Rahul Ram talks to Forbes Indian about the passion that imbues his life and music
Rahul Ram is super-busy. The fatigue is audible, and you can believe he’s on the other side of 50, though the livewire red-bandanaed stage persona wouldn’t give you that impression. The Delhi upbringing is evident in the hard Rs and the seamless and frequent switches between English and Hindi.
We start, as these things do, with his early years: An idyllic childhood, running around, playing games, no major pressure from his parents—despite both being career academics—to excel at studies. Oh, and he lost an eye at age 11. This information is delivered only to explain why he didn’t take up sports and other things that require stereoscopic vision. How, I ask, horrified. He dismisses it with a laugh—another child’s toy arrow—and goes on to his college days at St Stephen’s.
Rahul had begun playing bass guitar in school, with a band otherwise made up of college students. Now he played with three bands, handled a heavy academic schedule, and volunteered with an environment action group, Kalpavriksh. And he had a girlfriend. How on earth did he fit all that in? He laughs. He just did.

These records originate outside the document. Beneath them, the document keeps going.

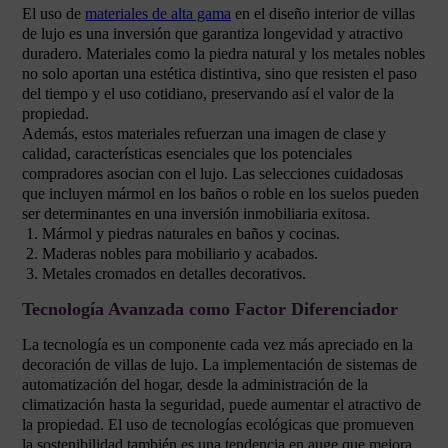
El uso de
materiales de alta gama
en el diseño interior de villas
de lujo es una inversión que garantiza longevidad y atractivo
duradero. Materiales como la piedra natural y los metales nobles
no solo aportan una estética distintiva, sino que resisten el paso
del tiempo y el uso cotidiano, preservando así el valor de la
propiedad.
Además, estos materiales refuerzan una imagen de clase y
calidad, características esenciales que los potenciales
compradores asocian con el lujo. Las selecciones cuidadosas
que incluyen mármol en los baños o roble en los suelos pueden
ser determinantes en una inversión inmobiliaria exitosa.
Mármol y piedras naturales en baños y cocinas.
Maderas nobles para mobiliario y acabados.
Metales cromados en detalles decorativos.
Tecnología Avanzada como Factor Diferenciador
La tecnología es un componente cada vez más apreciado en la
decoración de villas de lujo. La implementación de sistemas de
automatización del hogar, desde la administración de la
climatización hasta la seguridad, puede aumentar el atractivo de
la propiedad. El uso de tecnologías ecológicas que promueven
la sostenibilidad también es una tendencia en auge que mejora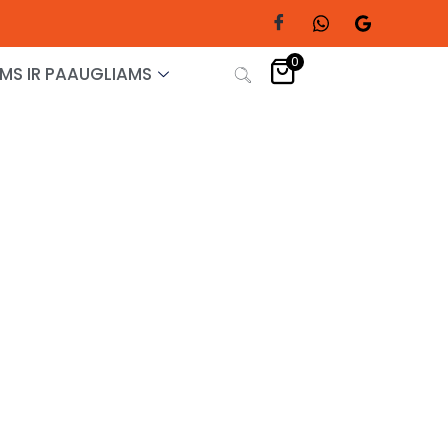
0
MS IR PAAUGLIAMS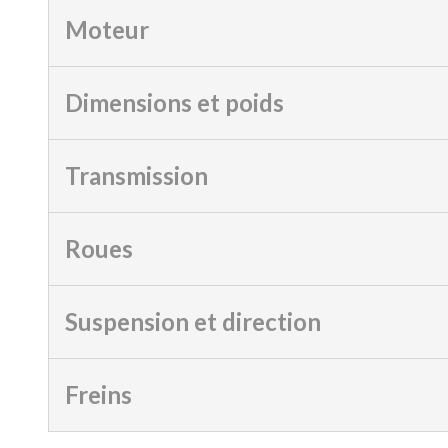
Moteur
Dimensions et poids
Transmission
Roues
Suspension et direction
Freins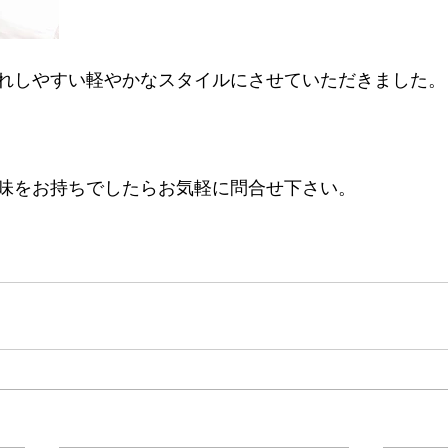
れしやすい軽やかなスタイルにさせていただきました。
味をお持ちでしたらお気軽に問合せ下さい。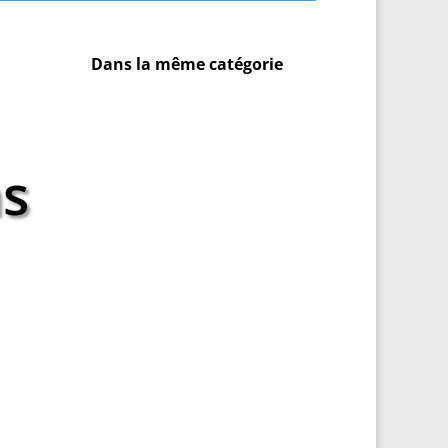
Dans la même catégorie
ns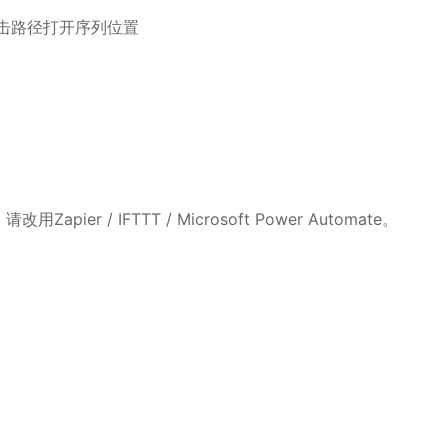
击路径打开序列位置
er / IFTTT / Microsoft Power Automate。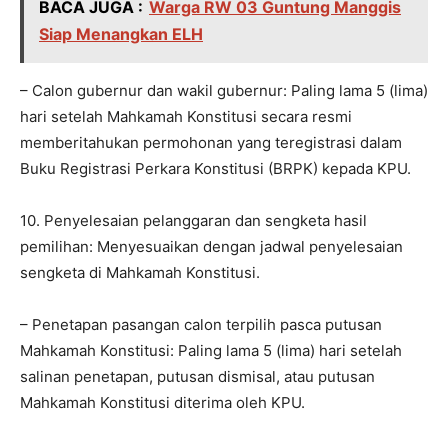
BACA JUGA :
Warga RW 03 Guntung Manggis
Siap Menangkan ELH
– Calon gubernur dan wakil gubernur: Paling lama 5 (lima)
hari setelah Mahkamah Konstitusi secara resmi
memberitahukan permohonan yang teregistrasi dalam
Buku Registrasi Perkara Konstitusi (BRPK) kepada KPU.
10. Penyelesaian pelanggaran dan sengketa hasil
pemilihan: Menyesuaikan dengan jadwal penyelesaian
sengketa di Mahkamah Konstitusi.
– Penetapan pasangan calon terpilih pasca putusan
Mahkamah Konstitusi: Paling lama 5 (lima) hari setelah
salinan penetapan, putusan dismisal, atau putusan
Mahkamah Konstitusi diterima oleh KPU.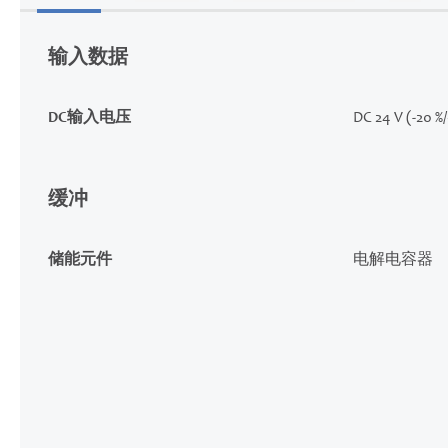
的
开
输入数据
头
DC输入电压
DC 24 V (-20 %
缓冲
储能元件
电解电容器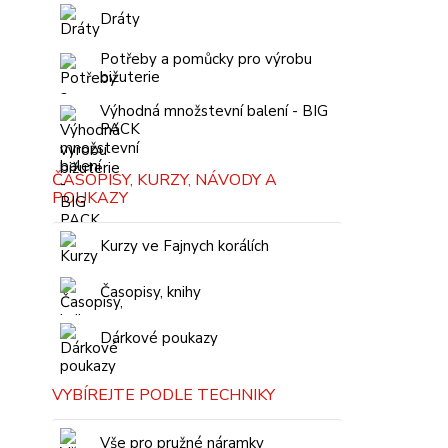
Dráty
Potřeby a pomůcky pro výrobu
bižuterie
Výhodná množstevní balení - BIG
PACK
ČASOPISY, KURZY, NÁVODY A
POUKAZY
Kurzy ve Fajnych korálích
Časopisy, knihy
Dárkové poukazy
VYBÍREJTE PODLE TECHNIKY
Vše pro pružné náramky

Well enough to make it to IIT Kanpur to study chemistry. Back then, after IIT, everyone went to the USA. And so, in 1986, Rahul set off for Cornell to earn a PhD in environmental toxicology while music took a back seat. His girlfriend Amita Baviskar joined him—to do a doctorate too—and in ’88, they got married. In 1990, the freshly minted Dr Ram had a dilemma. “My wife was going back to India to work in the field for a year before returning to finish her thesis. I could either go back or find a way to keep going in the US for a year. I wrote to all the big environmental agencies—Greenpeace, Friends of the Earth—but nobody replied. I also applied to teach chemistry in high schools in the West Indies. I sent off 30 letters. And got three replies: One ‘no’, two setting up interviews. One of those never called, and the other spent half-an-hour persuading me that I didn’t want the job. I guess they were perplexed. You have a PhD from Cornell. Why would you want to teach here? Either you’re a CIA plant, or you’re mad.”
So he came back to India, with no idea what he would do. A friend from the Kalpavriksh days told him that the Narmada Bachao Andolan (NBA)—then in its infancy—needed a ‘campaigns co-ordinator’, salary Rs 2,000 a month. It dovetailed well with his wife’s research on the proposed dam on the Narmada river.
After a month, he returned to Delhi, then went off to Anjanvara, a remote village where his wife was doing fieldwork. Really, really remote: It took two days to get there; the last part a 20 km walk. “There was nothing. No piped water, no electricity, no school, no shop, forget health care.
“Four months earlier, I’d been in college in the USA. This was a completely different vision of life. For instance, those guys never hit their kids. And there’s awesome mahua to drink!”
Then he came back to Delhi—though his commitment to the NBA kept taking him back to the Narmada for the next five years—and Susmit (Sen, co-founder, with Asheem Chakravarty, of Indian Ocean), who he knew from school, got in touch. He had this band, and wanted Rahul to play bass guitar. “I didn’t even have a bass: I had given mine away when I went to America, and I had to get it back. I started playing with Susmit.” The band didn’t really practise at that time. “It was a band, but only in theory.” He also played with other bands—“I needed the money”—even a jaagran band. “Suddenly, from being this middle-class foreign-returned graduate, I was in remote villages looking at development’s dirty side. And playing at service sector shaadis!
“Then, in ’93, I went to jail for a few days.” Wait, what?
“In Narmada. They could put you in jail for no fault of yours.” Loud laughter follows. “It was an Adivasi jail, so there was lots of singing and dancing.” He then tells a hilarious tale of going out for his morning ablutions in the fields, while handcuffed to another man, with a gun pointed at their backs.
Rahul was also doing research into data around the Narmada project. “There was a lot of fudging! I’m still convinced that our analysis will be proved right.” He went back to the US with Amita when she was working on her thesis, “as support staff”, and wrote some papers while there.
Along the way, Indian Ocean recorded an album (in ’92, called, simply, Indian Ocean) which came out in ’93. It sold over 40,000 copies within a year, the highest-selling record by any Indian band ever at the time.
“I came back, I got my bounce back. We only got divorced last year, but in 2005, I moved out, with perfectly amicable relations: We’re still friends. I’m sure there was bitterness on both sides, but we managed to put it behind us.